MU has erected a permanent casing over the tombstone of Thomas Jefferson on Francis Quadrangle that cost the university about $20,000.
The acrylic case was put in place by MU to ramp up security around the obelisk after incidents of vandalism occurred near it and the bronze statue of Jefferson sitting nearby.
"We took this action to protect it from vandalism," MU spokesperson Christian Basi said in an email. "This is Jefferson’s original tombstone, and it was entrusted to the university. We have a responsibility to ensure that it is preserved appropriately."
Many took to Twitter after the case was built to criticize the decision.
"Disgust. To be putting this in glass as if it is a piece of art or sacred and in need of protection... sick," MU undergraduate Caycee Roth wrote in a tweet Sunday.
Disgust. To be putting this in glass as if it is a piece of art or sacred and in need of protection... sick. https://t.co/ejEezmINRO— Caycee Annette Roth (@cayceeannette) September 20, 2020
The death of George Floyd in May sparked the latest wave of conversations across the U.S. about racism and social justice. These conversations included criticizing historical figures, such as Jefferson, and many MU students called for the removal of the Thomas Jefferson statue.
MU issued a statement June 12 announcing its decision to keep the Jefferson statue on campus after a meeting among UM System President Choi, three members of the UM System Board of Curators, leaders of the Legion of Black Collegians and Roman Leapheart, a student who circulated a petition to remove the statue.
“The conversation was an example of the power of civil discourse and included discussion of complex issues and different perspectives,” Choi said in the June 12 statement. “After further discussion with other curators, the university decided not to remove the Jefferson statue. We learn from history. We contextualize historical figures with complex legacies. We don’t remove history."
Following the decision, the words "SAY HER NAME SALLY HEMINGS" were spray-painted on the sidewalk in front of the statue.
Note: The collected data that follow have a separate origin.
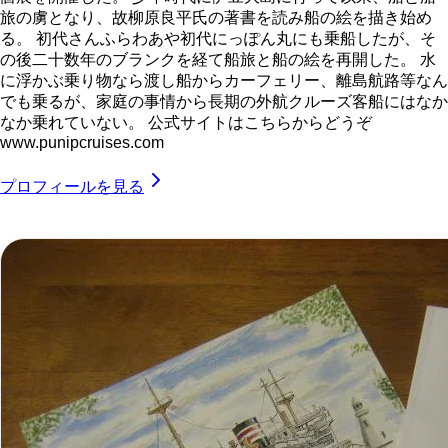
旅の虜となり、故柳原良平氏の著書を読み船の絵を描き始め
る。 初代さんふらわあや初代にっぽん丸にも乗船したが、そ
の後二十数年のブランクを経て船旅と船の絵を再開した。 水
に浮かぶ乗り物なら渡し船からカーフェリー、離島航路等なん
でも乗るが、家庭の事情から長期の外航クルーズ客船にはなか
なか乗れていない。 公式サイトはこちらからどうぞ
www.punipcruises.com
プロフィールを見る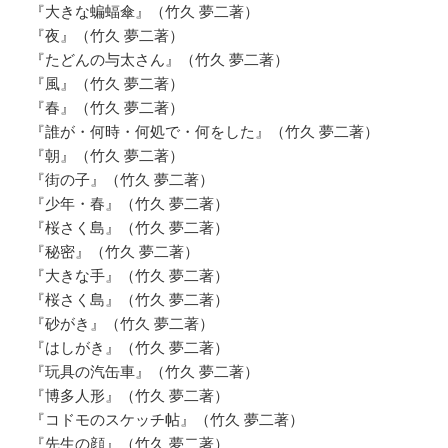
『大きな蝙蝠傘』（竹久 夢二著）
『夜』（竹久 夢二著）
『たどんの与太さん』（竹久 夢二著）
『風』（竹久 夢二著）
『春』（竹久 夢二著）
『誰が・何時・何処で・何をした』（竹久 夢二著）
『朝』（竹久 夢二著）
『街の子』（竹久 夢二著）
『少年・春』（竹久 夢二著）
『桜さく島』（竹久 夢二著）
『秘密』（竹久 夢二著）
『大きな手』（竹久 夢二著）
『桜さく島』（竹久 夢二著）
『砂がき』（竹久 夢二著）
『はしがき』（竹久 夢二著）
『玩具の汽缶車』（竹久 夢二著）
『博多人形』（竹久 夢二著）
『コドモのスケッチ帖』（竹久 夢二著）
『先生の顔』（竹久 夢二著）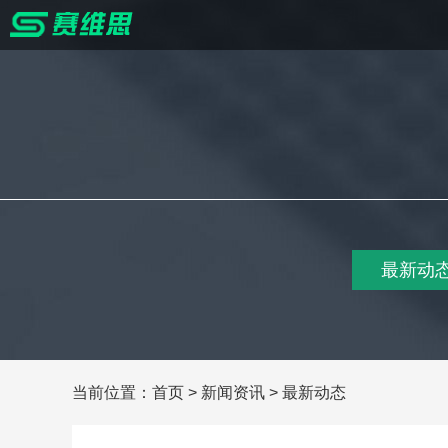
最新动
当前位置：
首页
>
新闻资讯
>
最新动态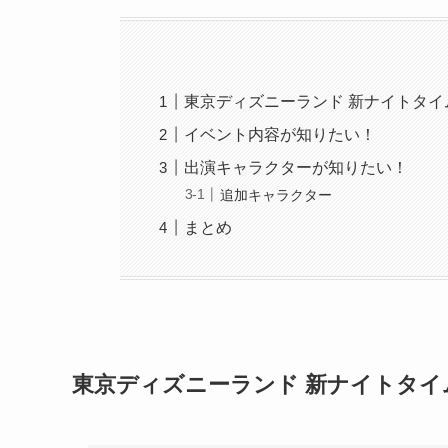
東京ディズニーランド 新ナイトタ
イベント内容が知りたい！
出演キャラクターが知りたい！
追加キャラクター
まとめ
東京ディズニーランド 新ナイトタ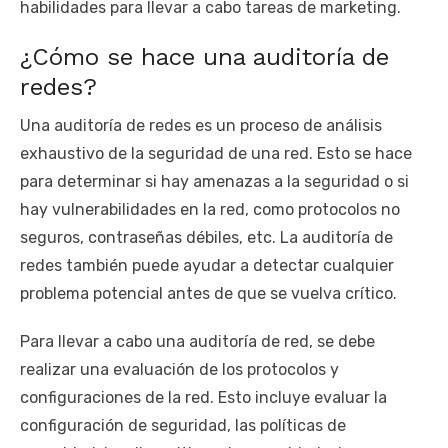
habilidades para llevar a cabo tareas de marketing.
¿Cómo se hace una auditoría de
redes?
Una auditoría de redes es un proceso de análisis
exhaustivo de la seguridad de una red. Esto se hace
para determinar si hay amenazas a la seguridad o si
hay vulnerabilidades en la red, como protocolos no
seguros, contraseñas débiles, etc. La auditoría de
redes también puede ayudar a detectar cualquier
problema potencial antes de que se vuelva crítico.
Para llevar a cabo una auditoría de red, se debe
realizar una evaluación de los protocolos y
configuraciones de la red. Esto incluye evaluar la
configuración de seguridad, las políticas de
Weeks before, in May, someone placed a plastic bag over the statue's head.
This isn't the first time the statue and tombstone have been a point of contention for students. During the protests on campus in 2015, sticky notes that read “racist,” “rapist” and “slave seller,” among other terms, were placed on the statue. Defenders of Jefferson occasionally removed them and draped an American flag around the statue.
A task force was formed prior to the start of the fall semester to contextualize the statue and Jefferson's life. It consists of students, faculty, staff, curators, alumni and historians and has been meeting regularly, Basi said. The names of those on the committee were not immediately made available.
Basi said the task force is expected to make a recommendation by early 2021.
According to previous Missourian reporting, MU was the first university established on the land purchased in the Louisiana Purchase. This land was acquired by Jefferson's administration from France in the early 19th century. Years after Jefferson's death, requests were put in to receive his tombstone. It was eventually given to MU and unveiled in 1885.